* INFORMATION PROVIDED
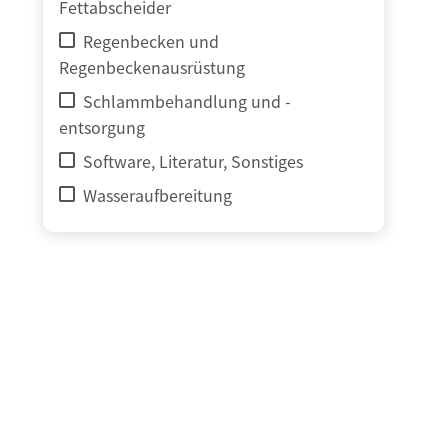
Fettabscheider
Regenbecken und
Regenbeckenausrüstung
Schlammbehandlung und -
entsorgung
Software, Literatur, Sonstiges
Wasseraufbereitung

* EXERCISE AIM
Write out every line of text in the material above, keeping the wording and line breaks unchanged, and leave out the picture.

* SOLUTION
Fettabscheider
Regenbecken und
Regenbeckenausrüstung
Schlammbehandlung und -
entsorgung
Software, Literatur, Sonstiges
Wasseraufbereitung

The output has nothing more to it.